### GIVEN DATA:
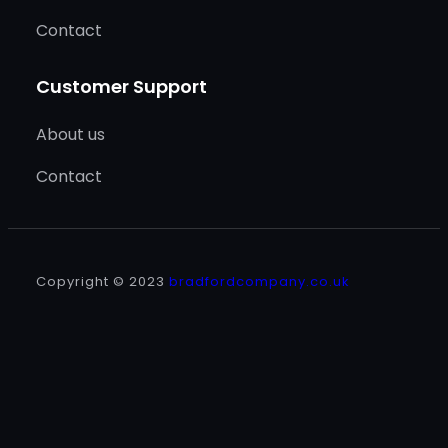
Contact
Customer Support
About us
Contact
Copyright © 2023
bradfordcompany.co.uk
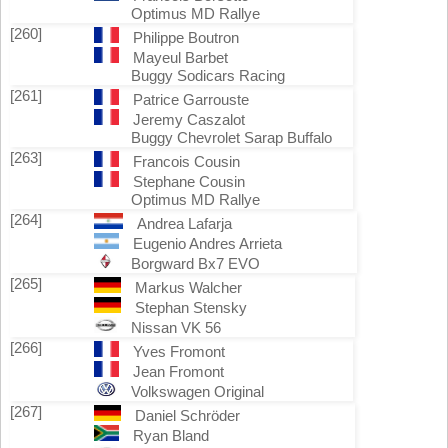
Optimus MD Rallye
[260]
Philippe Boutron
Mayeul Barbet
Buggy Sodicars Racing
[261]
Patrice Garrouste
Jeremy Caszalot
Buggy Chevrolet Sarap Buffalo
[263]
Francois Cousin
Stephane Cousin
Optimus MD Rallye
[264]
Andrea Lafarja
Eugenio Andres Arrieta
Borgward Bx7 EVO
[265]
Markus Walcher
Stephan Stensky
Nissan VK 56
[266]
Yves Fromont
Jean Fromont
Volkswagen Original
[267]
Daniel Schröder
Ryan Bland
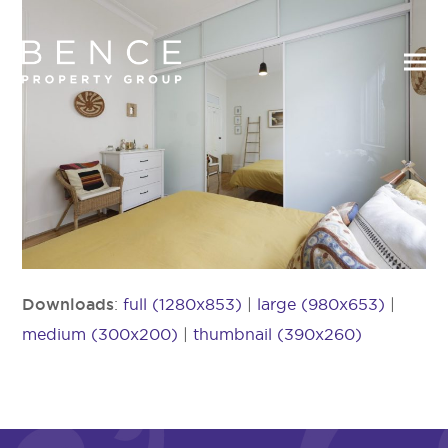
Downloads
:
full (1280x853)
|
large (980x653)
|
medium (300x200)
|
thumbnail (390x260)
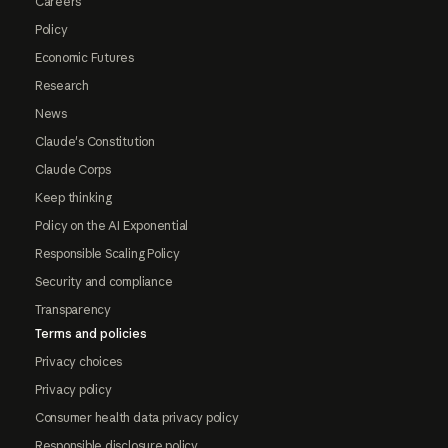
Careers
Policy
Economic Futures
Research
News
Claude's Constitution
Claude Corps
Keep thinking
Policy on the AI Exponential
Responsible Scaling Policy
Security and compliance
Transparency
Terms and policies
Privacy choices
Privacy policy
Consumer health data privacy policy
Responsible disclosure policy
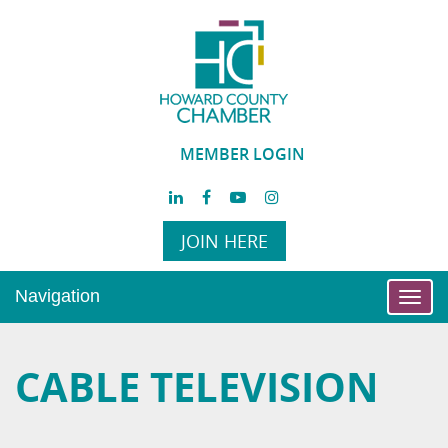
MEMBER LOGIN
JOIN HERE
Navigation
Toggl
navig
CABLE TELEVISION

### REQUIREMENT:
Exactly the lines from the top of the entries through the line with "Borgward Bx7 EVO", inclusive, must be given again, with every picture omitted.

### YOUR SOLUTION:
Contact
Customer Support
About us
Contact
Copyright © 2023
bradfordcompany.co.uk
Optimus MD Rallye
[260]
Philippe Boutron
Mayeul Barbet
Buggy Sodicars Racing
[261]
Patrice Garrouste
Jeremy Caszalot
Buggy Chevrolet Sarap Buffalo
[263]
Francois Cousin
Stephane Cousin
Optimus MD Rallye
[264]
Andrea Lafarja
Eugenio Andres Arrieta
Borgward Bx7 EVO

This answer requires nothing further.